Libia: primo impegno per elicotteri da combattimento


Libia: primo impegno per elicotteri da combattimento
04/06/2011, 10:06

BRUXELLES - Dopo alcuni mesi, in cui si vociferava del loro possibile e effettivo impegno, la Nato ha annunciato di aver compiuto per la prima volta attacchi con elicotteri da combattimento in Libia: "Elicotteri da combattimento sotto comando Nato sono stati utilizzati per la prima volta il 4 giugno in azioni militari sulla Libia, nel contesto dell'operazione 'Protezione unificata'" – spiegando gli obiettivi della prima missione -  colpiti veicoli e forze militari".
Secondo la tv britannica Sky News, I primi elicotteri a spiccare il volo nel cielo libico sarebbero stati elicotteri Apache appartenenti alla Royal Air Force, che hanno bombardato importanti impianti petroliferi nella città di Brega, più un veicolo blindato a un checkpoint.

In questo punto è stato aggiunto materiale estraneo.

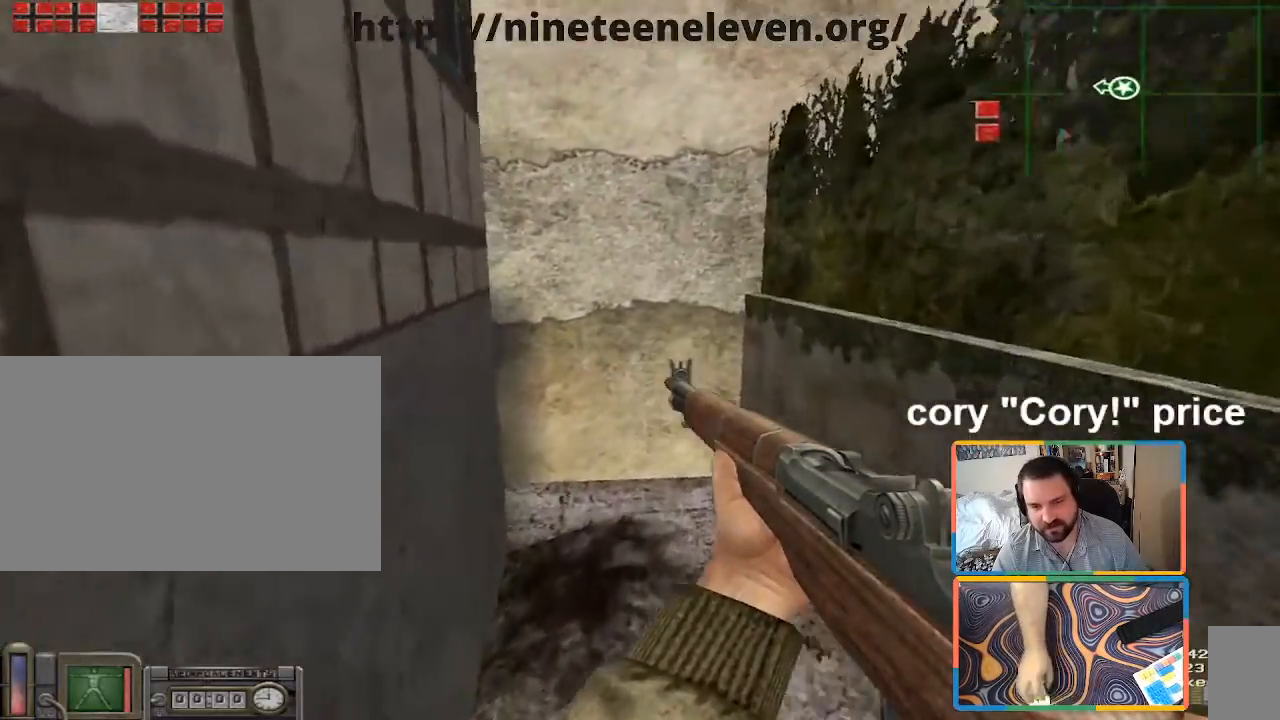
{"keys": ["shift", "w"], "mouse": [], "events": [[500, "shift", "down"]]}
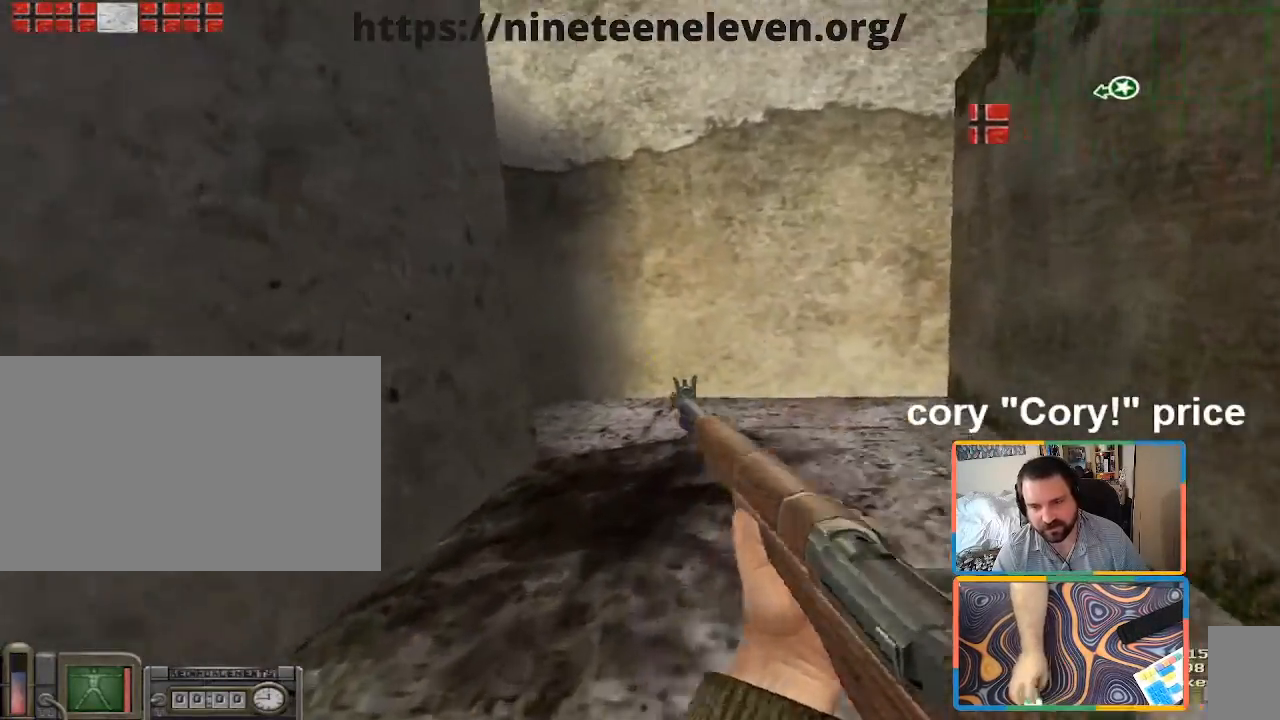
{"keys": [], "mouse": [], "events": [[317, "shift", "up"], [367, "ctrl", "down"], [367, "w", "up"], [417, "ctrl", "up"]]}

L'impegno degli elicotteri militari nasce dall'esigenza di aver maggior precisione nel colpire obiettivi e nello stesso tempo aumentare la pressione bellica contro i fedelissimi di Gheddafi, arroccati dal mese di Marzo in zone della città di Bengasi e Tripoli molto popolate e difficili da bombardare con aerei da guerra senza evitare perdite di civili.
Dall'altra parte, analisti militari dicono che l'impegno di elicotteri in guerra può essere uno svantaggio perchè aumenta notevolmente il rischio di essere colpiti, data la vulnerabilità degli elicotteri al fuoco di terra.
Il comandante delle forze Nato in Libia, il tenente generale Charles Bouchard, ha commentato con aria soddisfatta la missione degli Apache, assicurando che: "Continueremo a utilizzare queste risorse quando e dove serve".
La NATO ha sottolineato che Il loro uso non sarebbe presagio di un dispiegamento di forze di terra in Libia.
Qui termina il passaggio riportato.